# Youth Fly Fishing Classes



## Grandpa D (Sep 7, 2007)

I have been thinking about hosting a youth fly fishing class.
I currently instruct adults but I have never tried a class for kids before.

At what age do you think a kid is ready to take fly fishing lessons?
I was thinking of having about 15 kids in the class.
I would like to have a few other adults to help me with the class.

Would a 10 year old be able to keep up in a class that size? 
I was thinking more like ages 12 to 16.

Any thoughts?


----------



## flyrod (Jun 23, 2012)

Where?


----------



## Grandpa D (Sep 7, 2007)

This will be in Roy.
The class will be at the Parks and Rec building for 2 classes and then at Meadow Creek Pond for the last 2 classes.
I hope to put this together for May.


----------



## HighNDry (Dec 26, 2007)

Although you will have some fruitcakes claim they taught their 3 year old how to fly fish, I would start at 12. I've been around a lot of cubby Scouts and Boy scouts and there's a big difference between 10 and 12.


----------



## Grandpa D (Sep 7, 2007)

HighNDry said:


> Although you will have some fruitcakes claim they taught their 3 year old how to fly fish, I would start at 12. I've been around a lot of cubby Scouts and Boy scouts and there's a big difference between 10 and 12.


I have been in charge of the Roy Youth Fishing Club for 7 years. I have found the same thing. A 10 year old may or may not be ready. There is a lot better chance that a 12 year old will be ready for the class.


----------



## HHH (Nov 19, 2011)

My son is 9 and was In your fishing club last summer and loved it! He would love to take a fly fishing class/club when he is old enough.


----------



## wyogoob (Sep 7, 2007)

HighNDry said:


> Although you will have some fruitcakes claim they taught their 3 year old how to fly fish, I would start at 12. I've been around a lot of cubby Scouts and Boy scouts and there's a big difference between 10 and 12.

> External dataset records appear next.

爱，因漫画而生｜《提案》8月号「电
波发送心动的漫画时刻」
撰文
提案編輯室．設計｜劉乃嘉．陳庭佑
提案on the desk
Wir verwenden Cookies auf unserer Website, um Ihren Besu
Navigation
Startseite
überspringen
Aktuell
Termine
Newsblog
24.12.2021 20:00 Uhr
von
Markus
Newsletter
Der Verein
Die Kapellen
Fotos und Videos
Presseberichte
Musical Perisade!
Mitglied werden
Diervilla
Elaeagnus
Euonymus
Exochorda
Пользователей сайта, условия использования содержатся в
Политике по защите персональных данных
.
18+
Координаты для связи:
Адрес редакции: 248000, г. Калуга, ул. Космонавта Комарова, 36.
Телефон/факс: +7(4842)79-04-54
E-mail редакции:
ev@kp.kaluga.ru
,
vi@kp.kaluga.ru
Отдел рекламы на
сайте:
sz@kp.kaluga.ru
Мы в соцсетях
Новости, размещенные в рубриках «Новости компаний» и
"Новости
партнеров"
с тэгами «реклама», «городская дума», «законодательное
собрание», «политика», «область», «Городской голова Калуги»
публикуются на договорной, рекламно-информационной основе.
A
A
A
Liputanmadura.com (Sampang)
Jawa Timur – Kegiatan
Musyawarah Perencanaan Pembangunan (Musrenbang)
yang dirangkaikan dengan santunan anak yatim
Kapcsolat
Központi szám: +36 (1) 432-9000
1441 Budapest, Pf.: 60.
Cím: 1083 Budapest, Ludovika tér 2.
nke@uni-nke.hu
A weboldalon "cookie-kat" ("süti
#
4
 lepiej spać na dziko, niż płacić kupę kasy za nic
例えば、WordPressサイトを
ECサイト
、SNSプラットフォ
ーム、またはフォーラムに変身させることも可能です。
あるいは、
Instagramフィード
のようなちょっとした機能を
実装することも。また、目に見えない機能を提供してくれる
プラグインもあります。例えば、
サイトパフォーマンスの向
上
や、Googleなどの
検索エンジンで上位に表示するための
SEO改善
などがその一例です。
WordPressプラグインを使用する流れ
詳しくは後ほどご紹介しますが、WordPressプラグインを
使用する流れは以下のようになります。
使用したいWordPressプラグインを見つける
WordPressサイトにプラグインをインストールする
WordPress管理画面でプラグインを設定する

Looking at my kids and my grandkids I agree. 12 yrs old would be best.


----------



## gunplay (Apr 28, 2008)

Yep I agree with 12. I Used to teach a lot of tying classes and felt like 12 was as young as I wanted to start teaching most kids. My boys started with the fly rod at about 10 but I spent a ton of time with them on the front lawn.


----------